Throughout the day-long tour, presentations focused on the university’s cooperation with and research support for local industry, especially aircraft.
In a lunchtime discussion at WSU’s new National Institute for Aviation Research facility at the former Kansas Coliseum, a panel of four aircraft engineering executives praised the university, for shouldering a substantial load of contract research work and for turning out students who are workforce ready.
While Beechcraft largely makes the same class of small aircraft it has for decades, the planes aren’t made the same way as in the past because of innovations in materials and manufacturing techniques, said Sherry Skinner, the company’s director of engineering.
“We rely heavily on the NIAR associates not only for staffing, but also for testing, for development of technologies, and we work with them as a partner,” she said. “We see this as a big value not only to the company but to the industry. … This isn’t just to benefit Beechcraft or to benefit Bombardier; we share the technologies across the industries as well.”
Tom Bisges, vice president of engineering for Bombardier-Learjet, said the real-world experience that students gain working on projects for NIAR and its industry partners gives them a leg up on other universities’ graduates.
“At Learjet by itself we have about 40 co-op students,” he said. “Most of those are engineers. That’s my pipeline” for hiring.
“I could go anywhere in the country,” he added. “I go there because of their knowledge and their hands-on experience in their practical applications that they gain through the activities of WSU and NIAR.”
Standing in front of a bank of giant-screen monitors, John Tomblin, director of the university’s aircraft research and technology transfer programs, told lawmakers that WSU ranks No. 3 in the nation for spending on aviation research and No. 1 for nongovernmental aviation.
Bardo told the lawmakers that Wichita is fortunate to be part of a high-potential economic super-region anchored by Dallas-Fort Worth, that runs along I-35 from south-central Texas to Kansas City.
He outlined to the lawmakers his plans to position the university and community to take advantage of that.

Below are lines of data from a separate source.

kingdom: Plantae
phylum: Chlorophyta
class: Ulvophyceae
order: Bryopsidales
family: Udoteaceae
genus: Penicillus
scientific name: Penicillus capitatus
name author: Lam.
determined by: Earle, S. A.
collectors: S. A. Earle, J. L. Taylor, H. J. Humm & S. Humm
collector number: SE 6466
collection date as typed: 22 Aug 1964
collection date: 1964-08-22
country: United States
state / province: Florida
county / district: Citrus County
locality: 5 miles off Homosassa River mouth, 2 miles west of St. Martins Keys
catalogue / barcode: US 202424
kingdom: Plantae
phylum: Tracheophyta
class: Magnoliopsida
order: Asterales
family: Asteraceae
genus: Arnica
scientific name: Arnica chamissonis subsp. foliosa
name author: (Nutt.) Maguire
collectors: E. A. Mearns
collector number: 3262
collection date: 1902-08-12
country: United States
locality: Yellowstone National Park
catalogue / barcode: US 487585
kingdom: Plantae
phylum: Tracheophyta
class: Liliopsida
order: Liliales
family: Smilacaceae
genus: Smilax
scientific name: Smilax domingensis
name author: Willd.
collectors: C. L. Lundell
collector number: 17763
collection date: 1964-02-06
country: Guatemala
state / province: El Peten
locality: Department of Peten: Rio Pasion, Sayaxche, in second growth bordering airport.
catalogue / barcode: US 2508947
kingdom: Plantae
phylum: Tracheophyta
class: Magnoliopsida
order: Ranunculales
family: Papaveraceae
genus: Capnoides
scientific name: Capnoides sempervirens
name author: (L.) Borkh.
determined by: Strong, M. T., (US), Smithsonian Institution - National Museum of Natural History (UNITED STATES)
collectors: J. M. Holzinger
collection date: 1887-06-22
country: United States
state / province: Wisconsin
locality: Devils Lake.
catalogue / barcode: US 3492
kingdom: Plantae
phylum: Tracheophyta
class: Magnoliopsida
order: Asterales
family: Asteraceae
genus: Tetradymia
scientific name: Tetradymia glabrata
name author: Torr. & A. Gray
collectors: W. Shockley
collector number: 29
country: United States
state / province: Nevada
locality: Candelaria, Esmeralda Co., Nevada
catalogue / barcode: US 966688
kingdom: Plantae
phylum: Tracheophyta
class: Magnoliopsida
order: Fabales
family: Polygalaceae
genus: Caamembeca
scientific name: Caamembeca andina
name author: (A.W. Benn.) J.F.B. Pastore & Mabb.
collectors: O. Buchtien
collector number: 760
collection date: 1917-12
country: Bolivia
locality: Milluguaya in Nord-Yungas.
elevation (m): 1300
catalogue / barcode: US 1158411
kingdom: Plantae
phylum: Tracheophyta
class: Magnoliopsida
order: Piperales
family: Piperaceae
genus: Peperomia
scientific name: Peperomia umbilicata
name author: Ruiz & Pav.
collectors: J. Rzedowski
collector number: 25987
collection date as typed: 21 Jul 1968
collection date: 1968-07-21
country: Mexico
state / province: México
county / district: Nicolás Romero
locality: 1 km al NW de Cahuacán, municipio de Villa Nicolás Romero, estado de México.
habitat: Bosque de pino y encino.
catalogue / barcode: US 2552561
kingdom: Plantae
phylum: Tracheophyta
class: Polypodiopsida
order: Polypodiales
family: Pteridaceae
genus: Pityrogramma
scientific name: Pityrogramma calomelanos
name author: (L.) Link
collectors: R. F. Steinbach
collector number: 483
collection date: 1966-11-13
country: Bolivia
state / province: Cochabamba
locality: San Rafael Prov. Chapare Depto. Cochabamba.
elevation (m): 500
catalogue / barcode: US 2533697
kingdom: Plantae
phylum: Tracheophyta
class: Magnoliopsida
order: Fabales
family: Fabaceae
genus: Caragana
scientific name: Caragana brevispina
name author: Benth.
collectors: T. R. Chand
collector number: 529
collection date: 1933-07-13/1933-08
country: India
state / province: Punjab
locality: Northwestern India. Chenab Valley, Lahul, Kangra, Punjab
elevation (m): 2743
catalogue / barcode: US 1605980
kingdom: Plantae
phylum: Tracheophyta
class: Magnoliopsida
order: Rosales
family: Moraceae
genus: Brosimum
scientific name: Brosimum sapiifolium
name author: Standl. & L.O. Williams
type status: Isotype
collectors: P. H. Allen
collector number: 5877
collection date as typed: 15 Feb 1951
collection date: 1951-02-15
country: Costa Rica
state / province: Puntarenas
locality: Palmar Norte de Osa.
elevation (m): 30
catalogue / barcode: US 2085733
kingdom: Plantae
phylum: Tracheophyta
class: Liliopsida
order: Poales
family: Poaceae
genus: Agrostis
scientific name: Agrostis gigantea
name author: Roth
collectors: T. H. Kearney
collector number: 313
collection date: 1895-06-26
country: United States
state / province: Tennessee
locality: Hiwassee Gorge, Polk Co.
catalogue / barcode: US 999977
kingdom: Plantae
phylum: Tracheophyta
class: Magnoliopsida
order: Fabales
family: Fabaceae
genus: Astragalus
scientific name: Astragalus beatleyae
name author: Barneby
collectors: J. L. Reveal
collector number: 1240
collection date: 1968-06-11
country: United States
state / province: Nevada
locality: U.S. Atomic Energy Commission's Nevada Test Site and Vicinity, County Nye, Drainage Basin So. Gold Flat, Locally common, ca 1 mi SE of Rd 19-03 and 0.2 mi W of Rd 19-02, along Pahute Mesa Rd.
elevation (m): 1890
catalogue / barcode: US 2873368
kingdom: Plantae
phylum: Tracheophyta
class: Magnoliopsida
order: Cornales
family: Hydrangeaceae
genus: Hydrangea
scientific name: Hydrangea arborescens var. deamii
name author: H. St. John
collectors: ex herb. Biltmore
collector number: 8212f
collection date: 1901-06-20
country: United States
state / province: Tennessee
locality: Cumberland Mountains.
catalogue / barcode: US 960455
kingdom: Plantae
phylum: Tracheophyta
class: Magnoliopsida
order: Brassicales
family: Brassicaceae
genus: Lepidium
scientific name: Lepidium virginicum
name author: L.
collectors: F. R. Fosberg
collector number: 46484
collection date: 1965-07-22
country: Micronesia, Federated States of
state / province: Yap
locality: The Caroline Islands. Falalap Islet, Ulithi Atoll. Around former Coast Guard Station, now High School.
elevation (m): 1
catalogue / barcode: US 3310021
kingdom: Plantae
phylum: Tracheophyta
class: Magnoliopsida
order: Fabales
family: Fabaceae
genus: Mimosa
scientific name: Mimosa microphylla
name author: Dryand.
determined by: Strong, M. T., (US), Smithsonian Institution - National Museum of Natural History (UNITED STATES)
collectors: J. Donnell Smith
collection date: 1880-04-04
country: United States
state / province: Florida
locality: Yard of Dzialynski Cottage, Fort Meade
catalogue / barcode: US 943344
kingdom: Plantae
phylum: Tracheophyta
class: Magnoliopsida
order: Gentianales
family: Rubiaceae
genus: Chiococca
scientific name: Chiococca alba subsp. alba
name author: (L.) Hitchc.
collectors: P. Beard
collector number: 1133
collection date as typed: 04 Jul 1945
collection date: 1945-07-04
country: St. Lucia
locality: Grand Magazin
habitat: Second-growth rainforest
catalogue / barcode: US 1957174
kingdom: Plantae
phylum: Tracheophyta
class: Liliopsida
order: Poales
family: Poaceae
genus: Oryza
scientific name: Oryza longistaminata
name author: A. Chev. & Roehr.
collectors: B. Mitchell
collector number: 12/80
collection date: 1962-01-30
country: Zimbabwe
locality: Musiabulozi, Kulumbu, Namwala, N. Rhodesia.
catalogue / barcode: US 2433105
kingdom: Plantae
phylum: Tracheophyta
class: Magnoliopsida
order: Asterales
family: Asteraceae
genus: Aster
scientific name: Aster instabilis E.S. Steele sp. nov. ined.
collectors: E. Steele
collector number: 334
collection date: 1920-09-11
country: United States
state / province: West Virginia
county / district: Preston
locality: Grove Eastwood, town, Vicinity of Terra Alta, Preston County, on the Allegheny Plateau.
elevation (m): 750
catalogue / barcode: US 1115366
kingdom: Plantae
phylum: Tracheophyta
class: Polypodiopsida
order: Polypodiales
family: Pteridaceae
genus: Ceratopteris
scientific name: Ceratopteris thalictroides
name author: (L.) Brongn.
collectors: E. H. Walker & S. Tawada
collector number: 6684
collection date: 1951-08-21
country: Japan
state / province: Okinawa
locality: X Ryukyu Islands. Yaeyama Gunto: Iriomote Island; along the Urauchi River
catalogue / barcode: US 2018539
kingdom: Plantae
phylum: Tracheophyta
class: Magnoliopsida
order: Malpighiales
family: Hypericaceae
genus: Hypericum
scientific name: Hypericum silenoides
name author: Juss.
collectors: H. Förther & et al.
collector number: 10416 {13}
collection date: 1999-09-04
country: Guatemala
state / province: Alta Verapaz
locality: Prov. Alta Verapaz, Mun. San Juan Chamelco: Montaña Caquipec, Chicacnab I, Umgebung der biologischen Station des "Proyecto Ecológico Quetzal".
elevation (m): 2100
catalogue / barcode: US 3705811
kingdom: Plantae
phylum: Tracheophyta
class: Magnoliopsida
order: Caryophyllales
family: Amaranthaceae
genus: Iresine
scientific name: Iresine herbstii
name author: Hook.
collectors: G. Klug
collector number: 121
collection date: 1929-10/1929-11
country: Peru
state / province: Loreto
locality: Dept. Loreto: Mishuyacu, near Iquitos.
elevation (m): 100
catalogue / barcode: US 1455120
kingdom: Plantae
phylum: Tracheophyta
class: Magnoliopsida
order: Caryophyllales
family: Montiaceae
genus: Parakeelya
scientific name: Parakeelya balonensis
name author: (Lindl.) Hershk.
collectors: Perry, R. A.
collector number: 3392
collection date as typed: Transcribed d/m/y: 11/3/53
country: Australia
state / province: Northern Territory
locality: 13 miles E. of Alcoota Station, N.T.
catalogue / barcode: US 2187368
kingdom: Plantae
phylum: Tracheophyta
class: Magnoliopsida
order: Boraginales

“The future is in entrepreneurship and innovation,” he said.
Bardo appealed to the lawmakers for funding to help turn a significant portion of the campus into a technology park where the university can expand its ongoing program of transferring WSU-developed research to the private sector.
The idea is to nurture “gazelles,” a term for high-tech startup companies that grow rapidly, he said.
That, he said, will help break a local cycle in which jobs are available but don’t pay very well and are not very stable.
“Our intent is to move private enterprises onto this campus as fast as we can to promote innovation and technology,” Bardo said. “This golf course you’re seeing out here, if we’re successful, will disappear entirely.”
While praising the presentation and Bardo’s plans, the leaders of both the House and Senate budget committees said they’re not sure whether the tour will result in more funding for higher education.
“I know that’s what they’re hoping for,” said Marc Rhoades, R-Newton and chairman of the House Appropriations Committee.
But he said he hasn’t polled his fellow Republicans, who hold just about all the decision-making power in the House.
When lawmakers return to the Capitol in January, “We’ll see what the mood of the body is on it,” he said.
However, he said touring the universities and seeing what they’re doing is “a whole lot better than making a dollar decision without having the context.”
WSU especially made a strong case for funding, said Ty Masterson, R-Andover and chairman of the Senate Ways and Means Committee.
He said he was especially impressed with the school’s efforts to “move students from the classroom to actual employment.”
Masterson said he’s not hearing much sentiment among his peers for additional cuts or a major increase in funding in the coming year.
Lawmakers he’s talked to are leaning toward keeping this year’s overall funding cuts, but dropping salary limitations and giving universities more room to maneuver in their spending, he said.